Before she could speak, he turned and left the room. Ashley didn’t move off the bed. She edged closer to Lucy and wrapped her in a hug. Her daughter cried as she cuddled into Ashley’s chest, like she had so many times before Ashley had lost custody. Ashley clenched her jaw, hoping to ward off her own emotions as she heard Duncan’s footsteps growing louder as he returned.
“I’ve got something special for you, Ashley.” Rowe peered inside the room with a smile on his face, then stepped inside.
Ashley flinched when she saw the knife in his hand. It looked razor sharp, something the homeowners took pride in. He started to pace again, back and forth, the knife in one hand and the shotgun in the other. She hugged Lucy tighter to her chest as she watched him, pacing and shaking his head. Suddenly something changed. He nodded to himself, as though he’d made a decision, then turned to her sharply and stared.
Her plan to stop him amounted to nothing. He lunged at her faster than she could untangle herself from Lucy. She’d only just started to turn when the knife bit into her. She cried out and squeezed Lucy tighter, the pain in her shoulder burning like fire. Her scream was drowned out by the pained bellow that Duncan Rowe unleashed.

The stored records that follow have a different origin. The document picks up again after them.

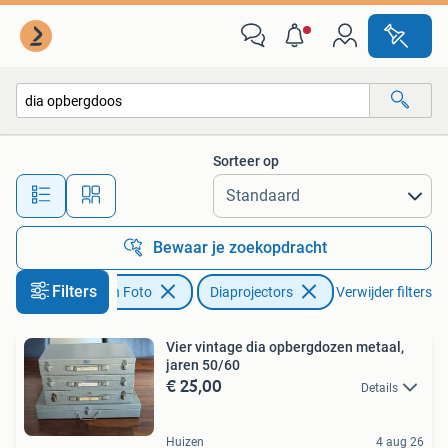
Diaprojectors
Sorteer op
Alle afstanden…
Bewaar je zoekopdracht
Filters
Audio, Tv en Foto
Diaprojectors
Verwijder filters
Vier vintage dia opbergdozen metaal,
jaren 50/60
€ 25,00
Details
Huizen
4 aug 26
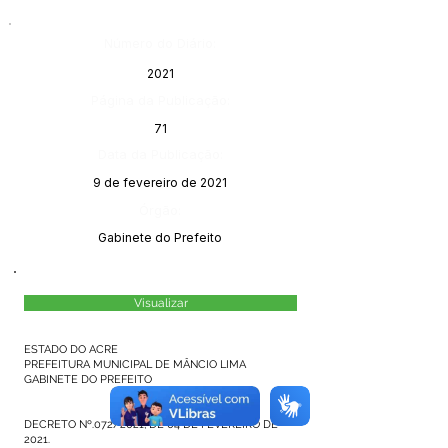
Número do Diário:
2021
Página da Publicação:
71
Data da Publicação:
9 de fevereiro de 2021
Órgão:
Gabinete do Prefeito
Visualizar
ESTADO DO ACRE
PREFEITURA MUNICIPAL DE MÂNCIO LIMA
GABINETE DO PREFEITO
DECRETO Nº.072/2021, DE 04 DE FEVEREIRO DE
2021.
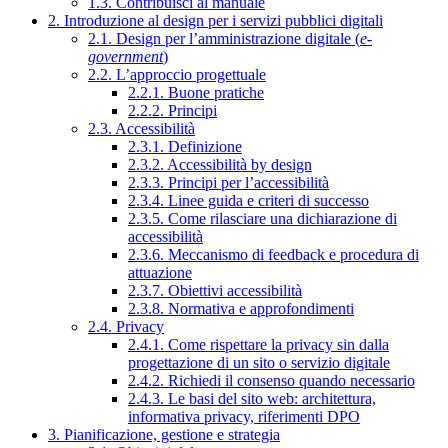
1.3. Contribuisci al manuale
2. Introduzione al design per i servizi pubblici digitali
2.1. Design per l’amministrazione digitale (
e-
government
)
2.2. L’approccio progettuale
2.2.1. Buone pratiche
2.2.2. Principi
2.3. Accessibilità
2.3.1. Definizione
2.3.2. Accessibilità by design
2.3.3. Principi per l’accessibilità
2.3.4. Linee guida e criteri di successo
2.3.5. Come rilasciare una dichiarazione di
accessibilità
2.3.6. Meccanismo di feedback e procedura di
attuazione
2.3.7. Obiettivi accessibilità
2.3.8. Normativa e approfondimenti
2.4. Privacy
2.4.1. Come rispettare la privacy sin dalla
progettazione di un sito o servizio digitale
2.4.2. Richiedi il consenso quando necessario
2.4.3. Le basi del sito web: architettura,
informativa privacy, riferimenti DPO
3. Pianificazione, gestione e strategia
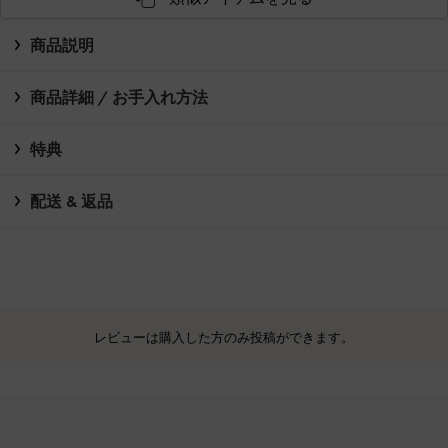
商品説明
商品詳細 / お手入れ方法
特典
配送 & 返品
レビューは購入した方のみ投稿ができます。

It was a sound from the bowels of hell, the sound of venom spewing forth after brewing for ten years.
Though the knife was out of her a second later, Ashley knew it wasn’t over.
68
Duncan
“Fucking hell.” Duncan’s voice was high pitched, unable to believe what was happening as he drew in closer to Ashley Wheeler.

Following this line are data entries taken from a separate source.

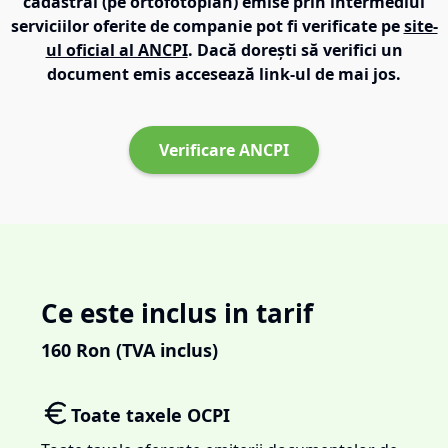
cadastral (pe ortofotoplan) emise prin intermediul
serviciilor oferite de companie pot fi verificate pe
site-
ul oficial al ANCPI
. Dacă dorești să verifici un
document emis accesează link-ul de mai jos.
Verificare ANCPI
Ce este inclus in tarif
160
Ron (TVA inclus)
Toate taxele OCPI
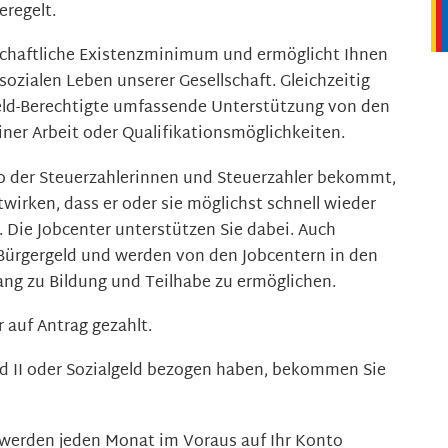
eregelt.
tschaftliche Existenzminimum und ermöglicht Ihnen
sozialen Leben unserer Gesellschaft. Gleichzeitig
eld-Berechtigte umfassende Unterstützung von den
iner Arbeit oder Qualifikationsmöglichkeiten.
so der Steuerzahlerinnen und Steuerzahler bekommt,
irken, dass er oder sie möglichst schnell wieder
 Die Jobcenter unterstützen Sie dabei. Auch
 Bürgergeld und werden von den Jobcentern in den
g zu Bildung und Teilhabe zu ermöglichen.
 auf Antrag gezahlt.
ld II oder Sozialgeld bezogen haben, bekommen Sie
werden jeden Monat im Voraus auf Ihr Konto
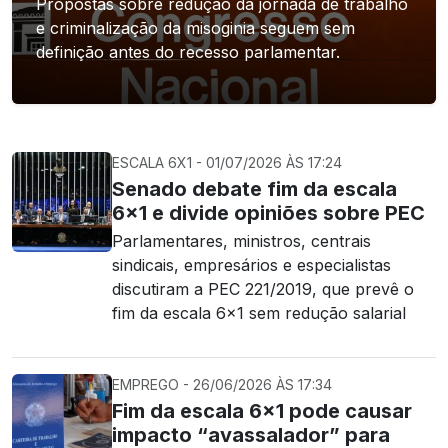
Propostas sobre redução da jornada de trabalho
e criminalização da misoginia seguem sem
definição antes do recesso parlamentar.
ESCALA 6X1 - 01/07/2026 ÀS 17:24
Senado debate fim da escala
6×1 e divide opiniões sobre PEC
Parlamentares, ministros, centrais
sindicais, empresários e especialistas
discutiram a PEC 221/2019, que prevê o
fim da escala 6x1 sem redução salarial
EMPREGO - 26/06/2026 ÀS 17:34
Fim da escala 6×1 pode causar
impacto “avassalador” para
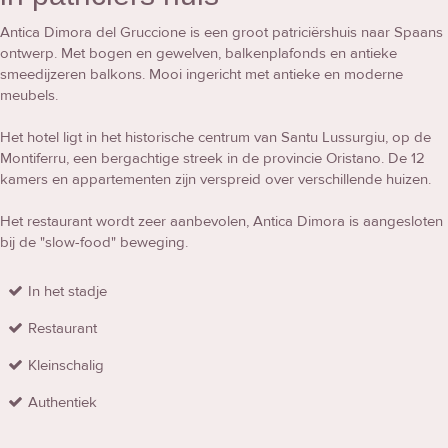
Antica Dimora del Gruccione is een groot patriciërshuis naar Spaans
ontwerp. Met bogen en gewelven, balkenplafonds en antieke
smeedijzeren balkons. Mooi ingericht met antieke en moderne
meubels.
Het hotel ligt in het historische centrum van Santu Lussurgiu, op de
Montiferru, een bergachtige streek in de provincie Oristano. De 12
kamers en appartementen zijn verspreid over verschillende huizen.
Het restaurant wordt zeer aanbevolen, Antica Dimora is aangesloten
bij de "slow-food" beweging.
In het stadje
Restaurant
Kleinschalig
Authentiek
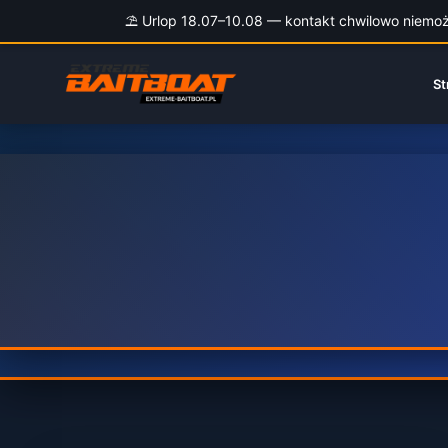
⛱️ Urlop 18.07–10.08 — kontakt chwilowo niemożli
Przejdź
do
St
treści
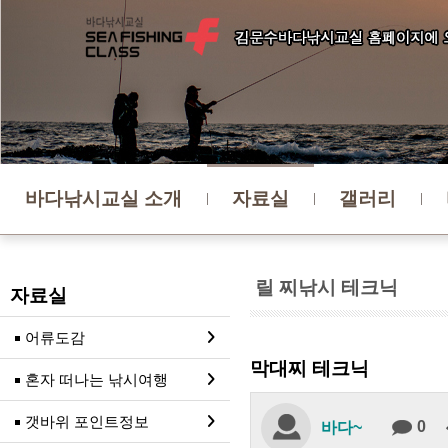
바다낚시교실 소개
자료실
갤러리
릴 찌낚시 테크닉
자료실
어류도감
막대찌 테크닉
혼자 떠나는 낚시여행
갯바위 포인트정보
0
바다~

She was a bloody mess. He’d cut her plenty and then stabbed her in the back as she’d tried to move away from him. He hadn’t meant to. He didn’t want it to end yet. He’d just wanted to cause her some pain before killing her daughter. He’d wanted this moment to last for hours, but now it looked like it’d be less than a few minutes. Her blood was flowing onto the carpet, causing her life to ebb away.

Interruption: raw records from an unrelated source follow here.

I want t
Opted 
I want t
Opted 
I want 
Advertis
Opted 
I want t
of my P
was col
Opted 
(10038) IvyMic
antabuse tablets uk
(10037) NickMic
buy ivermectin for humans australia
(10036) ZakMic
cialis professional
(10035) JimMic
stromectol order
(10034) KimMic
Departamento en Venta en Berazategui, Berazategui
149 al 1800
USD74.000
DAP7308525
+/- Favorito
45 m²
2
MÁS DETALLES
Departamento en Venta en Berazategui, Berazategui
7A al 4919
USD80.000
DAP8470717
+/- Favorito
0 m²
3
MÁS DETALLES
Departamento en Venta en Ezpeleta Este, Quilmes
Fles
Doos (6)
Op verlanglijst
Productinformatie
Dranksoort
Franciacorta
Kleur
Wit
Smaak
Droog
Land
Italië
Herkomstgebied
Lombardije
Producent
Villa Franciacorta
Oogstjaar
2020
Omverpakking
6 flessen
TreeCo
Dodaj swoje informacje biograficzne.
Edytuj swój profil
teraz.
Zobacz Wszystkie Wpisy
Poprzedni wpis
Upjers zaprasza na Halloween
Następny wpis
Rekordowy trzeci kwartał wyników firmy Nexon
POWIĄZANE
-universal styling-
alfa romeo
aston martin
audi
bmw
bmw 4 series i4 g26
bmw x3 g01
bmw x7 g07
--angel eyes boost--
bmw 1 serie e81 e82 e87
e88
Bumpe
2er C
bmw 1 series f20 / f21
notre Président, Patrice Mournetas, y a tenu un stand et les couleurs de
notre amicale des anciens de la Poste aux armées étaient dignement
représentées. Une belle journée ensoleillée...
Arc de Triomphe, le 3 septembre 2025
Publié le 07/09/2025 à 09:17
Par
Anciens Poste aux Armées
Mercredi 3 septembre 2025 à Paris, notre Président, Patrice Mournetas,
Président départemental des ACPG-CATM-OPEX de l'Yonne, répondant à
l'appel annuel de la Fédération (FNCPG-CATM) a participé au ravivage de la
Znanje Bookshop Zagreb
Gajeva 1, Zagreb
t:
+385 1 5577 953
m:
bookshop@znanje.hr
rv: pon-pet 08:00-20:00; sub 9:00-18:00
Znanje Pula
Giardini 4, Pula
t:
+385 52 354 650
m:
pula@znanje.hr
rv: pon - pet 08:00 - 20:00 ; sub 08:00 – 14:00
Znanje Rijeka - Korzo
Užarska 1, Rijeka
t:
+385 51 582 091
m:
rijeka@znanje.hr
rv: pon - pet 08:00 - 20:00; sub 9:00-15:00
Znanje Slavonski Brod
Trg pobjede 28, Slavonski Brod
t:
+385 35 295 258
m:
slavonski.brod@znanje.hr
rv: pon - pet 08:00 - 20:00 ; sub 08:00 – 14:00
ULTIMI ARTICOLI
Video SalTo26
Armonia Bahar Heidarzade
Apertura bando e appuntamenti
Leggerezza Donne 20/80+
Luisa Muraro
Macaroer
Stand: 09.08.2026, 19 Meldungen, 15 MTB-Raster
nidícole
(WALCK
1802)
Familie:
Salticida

“Why’d you make me do this?” He curled up alongside her, his face twisted in anguish as he hissed the words. “Why couldn’t you do what you were supposed to?”
“Kill me.” Ashley ignored his question and pleaded with him instead, her whisper barely a kiss of air against his ear. “Kill me, but spare Lucy. Please.”
Duncan pulled away from her and howled, climbing to his feet. He threw the knife against the wall and started to pace again. He wanted to take things back, to fix things, to make her see how badly she’d hurt him. He wanted her to see that they should’ve been together, that everything that’d happened since had occurred because she’d rejected him.
“You stupid woman!” Duncan’s sobs were coming thick and fast now. “Things could have been so different!”
Ashley didn’t respond, she just wrapped Lucy up into a hug. The little girl was crying uncontrollably. As Duncan watched them, curled up together, he felt jealousy unlike any he’d felt before. No matter how much pain he caused Ashley, he knew he could never take away the bond she shared with her daughter. He wanted her to feel like that about him. She was as fixated on Lucy as he was on Ashley.
“It could have been so different.” He fell onto the bed again, crawling over to where they were cuddling. “This could have been mine.”
“No!” Lucy’s scream was broken by her sobs, but the pain and the hatred in her words were clear.
“You could have been mine!” Duncan shouted into her face, feeling something switch in his head. “But now you need to go away!”
“Lucy, run!” Ashley screamed.
As Duncan was about to reply, he felt something grip his leg. He turned to look down, feeling like he was moving in slow motion. Ashley had locked both her arms around his ankle while Lucy sprang up from the bed and ran out of the room. Confusion overwhelmed him. How was she free of the ropes? It felt like he lost the initiative in a split second. He needed to wrench it back.